### DATA SUPPLIED:
########
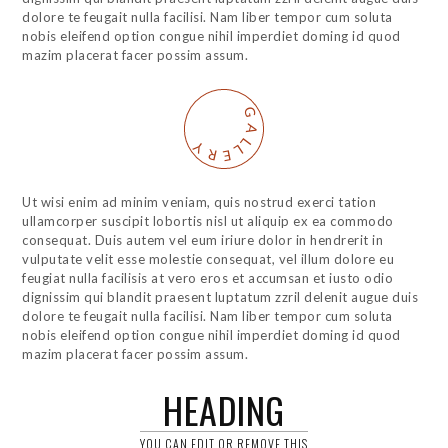
dolore te feugait nulla facilisi. Nam liber tempor cum soluta
nobis eleifend option congue nihil imperdiet doming id quod
mazim placerat facer possim assum.
G
A
L
Y
L
R
E
Ut wisi enim ad minim veniam, quis nostrud exerci tation
ullamcorper suscipit lobortis nisl ut aliquip ex ea commodo
consequat. Duis autem vel eum iriure dolor in hendrerit in
vulputate velit esse molestie consequat, vel illum dolore eu
feugiat nulla facilisis at vero eros et accumsan et iusto odio
dignissim qui blandit praesent luptatum zzril delenit augue duis
dolore te feugait nulla facilisi. Nam liber tempor cum soluta
nobis eleifend option congue nihil imperdiet doming id quod
mazim placerat facer possim assum.
HEADING
YOU CAN EDIT OR REMOVE THIS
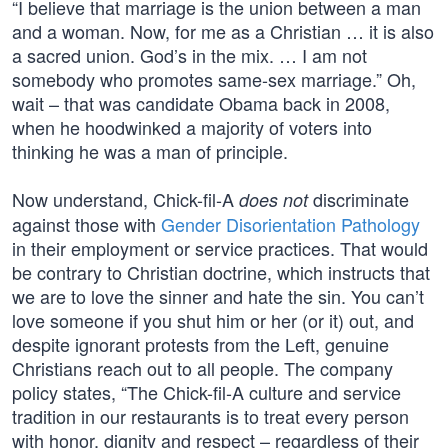
“I believe that marriage is the union between a man
and a woman. Now, for me as a Christian … it is also
a sacred union. God’s in the mix. … I am not
somebody who promotes same-sex marriage.” Oh,
wait – that was candidate Obama back in 2008,
when he hoodwinked a majority of voters into
thinking he was a man of principle.
Now understand, Chick-fil-A
discriminate
does not
against those with
Gender Disorientation Pathology
in their employment or service practices. That would
be contrary to Christian doctrine, which instructs that
we are to love the sinner and hate the sin. You can’t
love someone if you shut him or her (or it) out, and
despite ignorant protests from the Left, genuine
Christians reach out to all people. The company
policy states, “The Chick-fil-A culture and service
tradition in our restaurants is to treat every person
with honor, dignity and respect – regardless of their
########
### WHAT THE EXERCISE ASKS:
Images aside, return each entry above precisely as it stands.

### RESPONSE TO THIS TASK:
dolore te feugait nulla facilisi. Nam liber tempor cum soluta
nobis eleifend option congue nihil imperdiet doming id quod
mazim placerat facer possim assum.
G
A
L
Y
L
R
E
Ut wisi enim ad minim veniam, quis nostrud exerci tation
ullamcorper suscipit lobortis nisl ut aliquip ex ea commodo
consequat. Duis autem vel eum iriure dolor in hendrerit in
vulputate velit esse molestie consequat, vel illum dolore eu
feugiat nulla facilisis at vero eros et accumsan et iusto odio
dignissim qui blandit praesent luptatum zzril delenit augue duis
dolore te feugait nulla facilisi. Nam liber tempor cum soluta
nobis eleifend option congue nihil imperdiet doming id quod
mazim placerat facer possim assum.
HEADING
YOU CAN EDIT OR REMOVE THIS
“I believe that marriage is the union between a man
and a woman. Now, for me as a Christian … it is also
a sacred union. God’s in the mix. … I am not
somebody who promotes same-sex marriage.” Oh,
wait – that was candidate Obama back in 2008,
when he hoodwinked a majority of voters into
thinking he was a man of principle.
Now understand, Chick-fil-A
discriminate
does not
against those with
Gender Disorientation Pathology
in their employment or service practices. That would
be contrary to Christian doctrine, which instructs that
we are to love the sinner and hate the sin. You can’t
love someone if you shut him or her (or it) out, and
despite ignorant protests from the Left, genuine
Christians reach out to all people. The company
policy states, “The Chick-fil-A culture and service
tradition in our restaurants is to treat every person
with honor, dignity and respect – regardless of their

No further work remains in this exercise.